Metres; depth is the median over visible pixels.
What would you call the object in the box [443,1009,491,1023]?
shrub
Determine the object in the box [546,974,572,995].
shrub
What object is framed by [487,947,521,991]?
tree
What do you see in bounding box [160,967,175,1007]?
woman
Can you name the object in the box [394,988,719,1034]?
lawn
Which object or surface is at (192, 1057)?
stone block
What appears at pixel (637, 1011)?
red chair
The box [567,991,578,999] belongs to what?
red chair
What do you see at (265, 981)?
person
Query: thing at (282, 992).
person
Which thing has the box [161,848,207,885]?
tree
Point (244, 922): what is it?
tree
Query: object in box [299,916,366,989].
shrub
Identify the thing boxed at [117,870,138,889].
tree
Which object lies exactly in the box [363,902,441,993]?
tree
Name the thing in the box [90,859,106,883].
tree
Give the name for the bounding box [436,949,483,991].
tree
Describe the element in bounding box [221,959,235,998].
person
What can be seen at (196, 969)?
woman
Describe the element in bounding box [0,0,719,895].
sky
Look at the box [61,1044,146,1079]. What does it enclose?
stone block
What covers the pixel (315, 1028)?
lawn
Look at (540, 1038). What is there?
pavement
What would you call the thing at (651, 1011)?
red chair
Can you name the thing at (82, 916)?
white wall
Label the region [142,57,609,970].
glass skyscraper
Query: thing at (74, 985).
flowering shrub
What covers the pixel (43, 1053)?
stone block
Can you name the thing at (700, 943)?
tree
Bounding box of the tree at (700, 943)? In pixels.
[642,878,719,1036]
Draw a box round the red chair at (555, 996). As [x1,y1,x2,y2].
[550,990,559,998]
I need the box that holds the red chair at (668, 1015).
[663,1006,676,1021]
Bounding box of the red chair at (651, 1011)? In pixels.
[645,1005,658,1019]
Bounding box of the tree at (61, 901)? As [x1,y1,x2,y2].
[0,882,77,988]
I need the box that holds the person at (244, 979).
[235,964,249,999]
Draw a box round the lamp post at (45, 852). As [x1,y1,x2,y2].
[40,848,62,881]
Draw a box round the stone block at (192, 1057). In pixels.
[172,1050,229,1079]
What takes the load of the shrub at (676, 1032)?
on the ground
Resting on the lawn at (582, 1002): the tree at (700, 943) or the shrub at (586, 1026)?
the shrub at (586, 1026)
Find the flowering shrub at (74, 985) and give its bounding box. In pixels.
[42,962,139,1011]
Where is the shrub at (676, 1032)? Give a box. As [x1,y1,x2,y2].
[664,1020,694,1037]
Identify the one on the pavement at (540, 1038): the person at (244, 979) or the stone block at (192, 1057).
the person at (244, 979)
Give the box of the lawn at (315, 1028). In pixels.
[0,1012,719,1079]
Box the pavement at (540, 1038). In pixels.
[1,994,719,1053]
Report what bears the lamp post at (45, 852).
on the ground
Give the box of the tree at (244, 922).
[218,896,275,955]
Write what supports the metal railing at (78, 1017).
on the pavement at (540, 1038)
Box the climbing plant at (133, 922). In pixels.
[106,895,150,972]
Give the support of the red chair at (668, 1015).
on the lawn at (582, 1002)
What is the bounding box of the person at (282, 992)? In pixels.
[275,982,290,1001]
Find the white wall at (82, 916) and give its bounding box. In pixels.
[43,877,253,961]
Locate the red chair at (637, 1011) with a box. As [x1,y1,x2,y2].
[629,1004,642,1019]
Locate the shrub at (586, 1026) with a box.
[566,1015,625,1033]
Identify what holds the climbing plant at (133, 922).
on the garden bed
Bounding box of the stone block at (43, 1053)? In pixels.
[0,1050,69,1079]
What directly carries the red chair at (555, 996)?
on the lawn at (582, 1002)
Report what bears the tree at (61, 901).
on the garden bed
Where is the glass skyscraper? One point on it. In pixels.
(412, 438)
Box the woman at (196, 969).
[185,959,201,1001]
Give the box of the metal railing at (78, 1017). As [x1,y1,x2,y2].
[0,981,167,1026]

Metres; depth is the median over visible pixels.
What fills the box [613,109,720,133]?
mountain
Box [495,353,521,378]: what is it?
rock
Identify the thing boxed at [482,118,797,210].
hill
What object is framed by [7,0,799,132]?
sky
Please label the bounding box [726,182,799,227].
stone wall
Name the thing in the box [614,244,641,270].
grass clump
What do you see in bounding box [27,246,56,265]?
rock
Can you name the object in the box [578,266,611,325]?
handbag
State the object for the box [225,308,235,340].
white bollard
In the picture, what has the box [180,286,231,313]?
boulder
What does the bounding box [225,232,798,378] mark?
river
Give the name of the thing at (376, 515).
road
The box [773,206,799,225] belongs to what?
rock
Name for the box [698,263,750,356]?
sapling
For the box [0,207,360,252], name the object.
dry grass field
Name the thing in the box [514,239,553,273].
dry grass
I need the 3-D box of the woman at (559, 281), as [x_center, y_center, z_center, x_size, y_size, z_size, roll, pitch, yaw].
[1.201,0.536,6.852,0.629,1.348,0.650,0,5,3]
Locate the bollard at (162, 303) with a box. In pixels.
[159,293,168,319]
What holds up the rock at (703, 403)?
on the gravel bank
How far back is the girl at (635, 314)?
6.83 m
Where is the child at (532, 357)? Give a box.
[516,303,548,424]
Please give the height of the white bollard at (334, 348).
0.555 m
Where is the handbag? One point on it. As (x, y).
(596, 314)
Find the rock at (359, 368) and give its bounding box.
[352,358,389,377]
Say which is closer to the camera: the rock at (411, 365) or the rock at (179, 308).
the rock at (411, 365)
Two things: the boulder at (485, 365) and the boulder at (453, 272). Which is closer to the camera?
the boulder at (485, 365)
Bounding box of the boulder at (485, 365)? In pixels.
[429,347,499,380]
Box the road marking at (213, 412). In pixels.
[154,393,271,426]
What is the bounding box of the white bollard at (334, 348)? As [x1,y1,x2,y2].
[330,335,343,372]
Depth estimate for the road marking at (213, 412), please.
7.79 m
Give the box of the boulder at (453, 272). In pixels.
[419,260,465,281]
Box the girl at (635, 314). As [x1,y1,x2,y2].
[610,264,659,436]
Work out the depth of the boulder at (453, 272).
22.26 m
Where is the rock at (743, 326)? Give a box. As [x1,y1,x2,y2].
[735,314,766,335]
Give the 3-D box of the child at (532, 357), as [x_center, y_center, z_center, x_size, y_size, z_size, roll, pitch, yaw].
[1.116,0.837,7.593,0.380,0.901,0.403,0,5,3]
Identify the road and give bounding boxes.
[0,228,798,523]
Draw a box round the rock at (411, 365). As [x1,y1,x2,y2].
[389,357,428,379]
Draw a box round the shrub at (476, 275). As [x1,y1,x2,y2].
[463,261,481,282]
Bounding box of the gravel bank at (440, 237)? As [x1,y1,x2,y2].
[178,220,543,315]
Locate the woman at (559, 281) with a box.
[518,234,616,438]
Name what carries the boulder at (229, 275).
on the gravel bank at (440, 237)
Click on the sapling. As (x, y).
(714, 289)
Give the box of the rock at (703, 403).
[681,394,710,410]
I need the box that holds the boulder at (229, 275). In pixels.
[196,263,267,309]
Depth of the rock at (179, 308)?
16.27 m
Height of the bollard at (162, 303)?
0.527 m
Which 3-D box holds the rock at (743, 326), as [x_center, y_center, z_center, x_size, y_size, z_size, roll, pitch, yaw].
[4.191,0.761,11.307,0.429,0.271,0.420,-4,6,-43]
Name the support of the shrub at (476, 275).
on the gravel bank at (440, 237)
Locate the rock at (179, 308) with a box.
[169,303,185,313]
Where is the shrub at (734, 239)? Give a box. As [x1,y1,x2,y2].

* * * * *

#### DESCRIPTION OF THE TASK
The answer must be a word-for-word reproduction of every record above.

#### EXPECTED ANSWER
Metres; depth is the median over visible pixels.
What would you call the object in the box [443,1009,491,1023]?
shrub
Determine the object in the box [546,974,572,995].
shrub
What object is framed by [487,947,521,991]?
tree
What do you see in bounding box [160,967,175,1007]?
woman
Can you name the object in the box [394,988,719,1034]?
lawn
Which object or surface is at (192, 1057)?
stone block
What appears at pixel (637, 1011)?
red chair
The box [567,991,578,999] belongs to what?
red chair
What do you see at (265, 981)?
person
Query: thing at (282, 992).
person
Which thing has the box [161,848,207,885]?
tree
Point (244, 922): what is it?
tree
Query: object in box [299,916,366,989].
shrub
Identify the thing boxed at [117,870,138,889].
tree
Which object lies exactly in the box [363,902,441,993]?
tree
Name the thing in the box [90,859,106,883].
tree
Give the name for the bounding box [436,949,483,991].
tree
Describe the element in bounding box [221,959,235,998].
person
What can be seen at (196, 969)?
woman
Describe the element in bounding box [0,0,719,895].
sky
Look at the box [61,1044,146,1079]. What does it enclose?
stone block
What covers the pixel (315, 1028)?
lawn
Look at (540, 1038). What is there?
pavement
What would you call the thing at (651, 1011)?
red chair
Can you name the thing at (82, 916)?
white wall
Label the region [142,57,609,970].
glass skyscraper
Query: thing at (74, 985).
flowering shrub
What covers the pixel (43, 1053)?
stone block
Can you name the thing at (700, 943)?
tree
Bounding box of the tree at (700, 943)? In pixels.
[642,878,719,1036]
Draw a box round the red chair at (555, 996). As [x1,y1,x2,y2].
[550,990,559,998]
I need the box that holds the red chair at (668, 1015).
[663,1006,676,1021]
Bounding box of the red chair at (651, 1011)? In pixels.
[645,1005,658,1019]
Bounding box of the tree at (61, 901)? As [x1,y1,x2,y2].
[0,882,77,988]
I need the box that holds the person at (244, 979).
[235,964,249,999]
Draw a box round the lamp post at (45, 852). As [x1,y1,x2,y2].
[40,848,62,881]
Draw a box round the stone block at (192, 1057). In pixels.
[172,1050,229,1079]
What takes the load of the shrub at (676, 1032)?
on the ground
Resting on the lawn at (582, 1002): the tree at (700, 943) or the shrub at (586, 1026)?
the shrub at (586, 1026)
Find the flowering shrub at (74, 985) and give its bounding box. In pixels.
[42,962,139,1011]
Where is the shrub at (676, 1032)? Give a box. As [x1,y1,x2,y2].
[664,1020,694,1037]
Identify the one on the pavement at (540, 1038): the person at (244, 979) or the stone block at (192, 1057).
the person at (244, 979)
Give the box of the lawn at (315, 1028). In pixels.
[0,1012,719,1079]
Box the pavement at (540, 1038). In pixels.
[1,994,719,1053]
Report what bears the lamp post at (45, 852).
on the ground
Give the box of the tree at (244, 922).
[218,896,275,955]
Write what supports the metal railing at (78, 1017).
on the pavement at (540, 1038)
Box the climbing plant at (133, 922). In pixels.
[106,895,150,972]
Give the support of the red chair at (668, 1015).
on the lawn at (582, 1002)
What is the bounding box of the person at (282, 992)? In pixels.
[275,982,290,1001]
Find the white wall at (82, 916) and give its bounding box. In pixels.
[43,877,253,961]
Locate the red chair at (637, 1011) with a box. As [x1,y1,x2,y2].
[629,1004,642,1019]
Locate the shrub at (586, 1026) with a box.
[566,1015,625,1033]
Identify what holds the climbing plant at (133, 922).
on the garden bed
Bounding box of the stone block at (43, 1053)? In pixels.
[0,1050,69,1079]
What directly carries the red chair at (555, 996)?
on the lawn at (582, 1002)
Report what bears the tree at (61, 901).
on the garden bed
Where is the glass skyscraper? One point on it. In pixels.
(412, 438)
Box the woman at (196, 969).
[185,959,201,1001]
Give the box of the metal railing at (78, 1017). As [x1,y1,x2,y2].
[0,981,167,1026]

Metres; depth is the median over visible pixels.
What fills the box [613,109,720,133]?
mountain
Box [495,353,521,378]: what is it?
rock
Identify the thing boxed at [482,118,797,210].
hill
What object is framed by [7,0,799,132]?
sky
Please label the bounding box [726,182,799,227].
stone wall
Name the thing in the box [614,244,641,270].
grass clump
What do you see in bounding box [27,246,56,265]?
rock
Can you name the object in the box [578,266,611,325]?
handbag
State the object for the box [225,308,235,340].
white bollard
In the picture, what has the box [180,286,231,313]?
boulder
What does the bounding box [225,232,798,378] mark?
river
Give the name of the thing at (376, 515).
road
The box [773,206,799,225] belongs to what?
rock
Name for the box [698,263,750,356]?
sapling
For the box [0,207,360,252], name the object.
dry grass field
Name the thing in the box [514,239,553,273].
dry grass
I need the 3-D box of the woman at (559, 281), as [x_center, y_center, z_center, x_size, y_size, z_size, roll, pitch, yaw].
[1.201,0.536,6.852,0.629,1.348,0.650,0,5,3]
Locate the bollard at (162, 303) with a box. In pixels.
[159,293,168,319]
What holds up the rock at (703, 403)?
on the gravel bank
How far back is the girl at (635, 314)?
6.83 m
Where is the child at (532, 357)? Give a box.
[516,303,548,424]
Please give the height of the white bollard at (334, 348).
0.555 m
Where is the handbag? One point on it. As (x, y).
(596, 314)
Find the rock at (359, 368) and give its bounding box.
[352,358,389,377]
Say which is closer to the camera: the rock at (411, 365) or the rock at (179, 308).
the rock at (411, 365)
Two things: the boulder at (485, 365) and the boulder at (453, 272). Which is closer to the camera?
the boulder at (485, 365)
Bounding box of the boulder at (485, 365)? In pixels.
[429,347,499,380]
Box the road marking at (213, 412). In pixels.
[154,393,271,426]
What is the bounding box of the white bollard at (334, 348)? As [x1,y1,x2,y2].
[330,335,343,372]
Depth estimate for the road marking at (213, 412), please.
7.79 m
Give the box of the boulder at (453, 272). In pixels.
[419,260,465,281]
Box the girl at (635, 314). As [x1,y1,x2,y2].
[610,264,659,436]
Work out the depth of the boulder at (453, 272).
22.26 m
Where is the rock at (743, 326)? Give a box. As [x1,y1,x2,y2].
[735,314,766,335]
Give the 3-D box of the child at (532, 357), as [x_center, y_center, z_center, x_size, y_size, z_size, roll, pitch, yaw].
[1.116,0.837,7.593,0.380,0.901,0.403,0,5,3]
Identify the road and give bounding boxes.
[0,228,798,523]
Draw a box round the rock at (411, 365). As [x1,y1,x2,y2].
[389,357,428,379]
Draw a box round the shrub at (476, 275). As [x1,y1,x2,y2].
[463,261,481,282]
Bounding box of the gravel bank at (440, 237)? As [x1,y1,x2,y2].
[178,220,543,315]
Locate the woman at (559, 281) with a box.
[518,234,616,438]
Name what carries the boulder at (229, 275).
on the gravel bank at (440, 237)
Click on the sapling. As (x, y).
(714, 289)
Give the box of the rock at (703, 403).
[681,394,710,410]
I need the box that holds the boulder at (229, 275). In pixels.
[196,263,267,309]
Depth of the rock at (179, 308)?
16.27 m
Height of the bollard at (162, 303)?
0.527 m
Which 3-D box holds the rock at (743, 326), as [x_center, y_center, z_center, x_size, y_size, z_size, roll, pitch, yaw].
[4.191,0.761,11.307,0.429,0.271,0.420,-4,6,-43]
Name the support of the shrub at (476, 275).
on the gravel bank at (440, 237)
Locate the rock at (179, 308) with a box.
[169,303,185,313]
Where is the shrub at (734, 239)? Give a box. As [x1,y1,x2,y2].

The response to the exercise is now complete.